Interesting. Not only rye-based distilling comes from (some) German-settled parts of Europe, but now wheat-recipe too. What's next, the charred barrel originates in Cologne?
But seriously, that is interesting data, gents.
Genever gin always used a base of malt and wheat and/or rye: later corn was used as a component. Dutch genever was often (not always) flavored with juniper. Alsatian spirit was made and still is from fruits and evidently was also at one time from grains. Perhaps it was flavored with fruits in the home-country - a clue may be the fruit-based whiskey cordials and cocktails that took root in America.
Swiss people clearly too used various grains to distill.
But Scots people used mixed grains too. Wheat started to be used with the Scots column stills (still is). In the later 1800's, column distillation was common in Scotland and parts of Europe.
The important thing to me is, most of this spirit would have been unaged or little aged. So, it wouldn't have mattered really where the specific influence came from because it was not necessarily that distinct in any of these places. (Only towards the end of the 1800's did well-aged single malt whisky emerge as a separate style for example and on the Continent they never did age grain spirit systematically: to this day the German korns and Dutch genevers are white spirits, basically).
I think what may have happened is, in Alsace at the time, a primitive form of column stilling was being used and wheat was well-adapted to it.
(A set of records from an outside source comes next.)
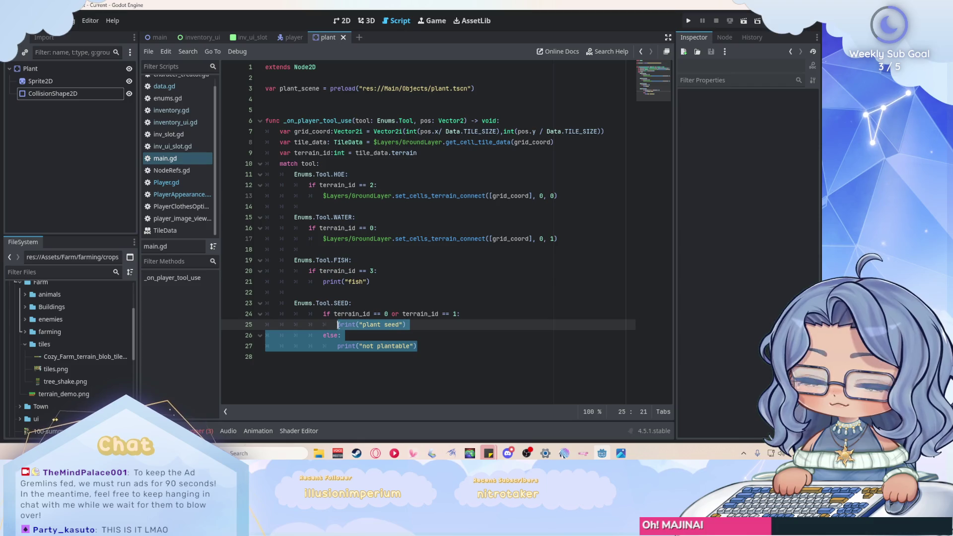
{"action": "type", "text": "var plant"}
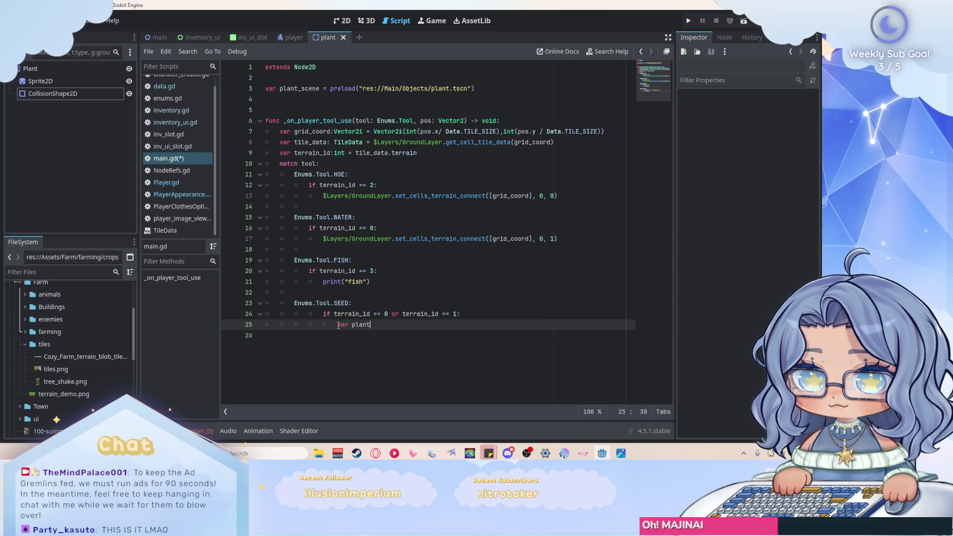
{"action": "type", "text": " = plant"}
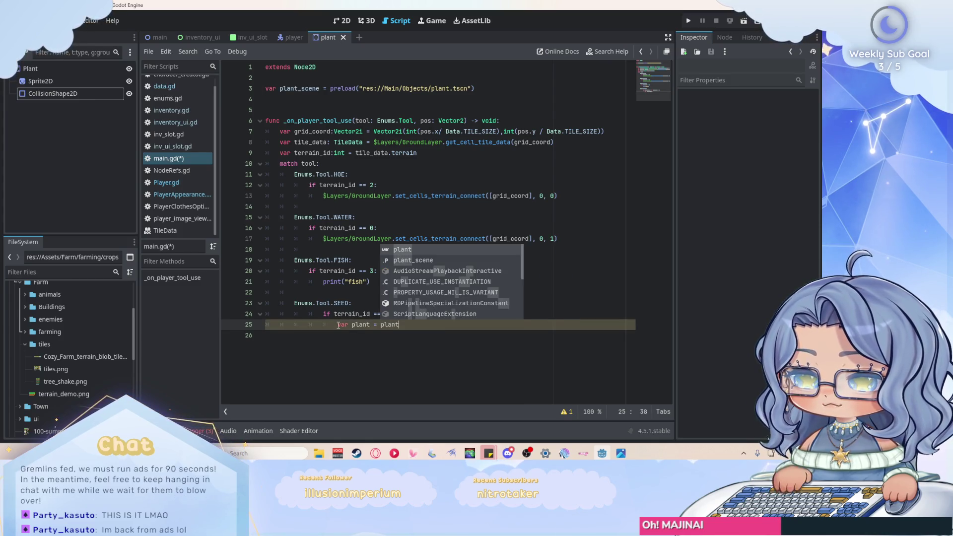
{"action": "key", "text": "Down"}
{"action": "key", "text": "Return"}
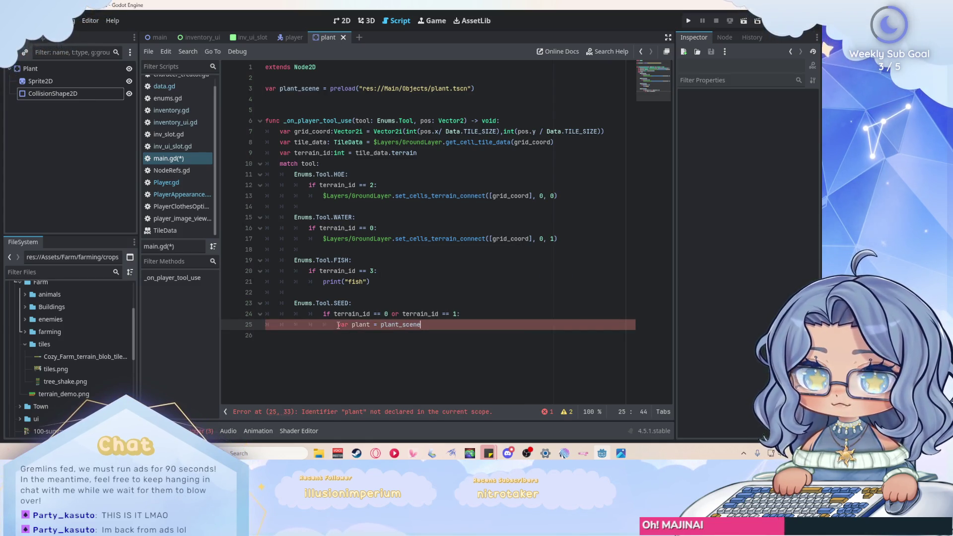
{"action": "type", "text": ".instan"}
Wheat can create some fairly pungent fusels but this would not have mattered considering the relatively high proofs deriving from the column still.
So in other words while interesting, I think at most it suggests that new ideas from European distilling - drawn from different parts of Europe in different ways, e.g., through books, immigration of distilling families - influenced American practice. But the influences were not (I think) unique. F.X. Byrn in his 1870's book on distilling refers e.g., to the highest quality of genever being made from wheat (this referred then to Flanders and Northern France). These ideas were "in the air" at the time.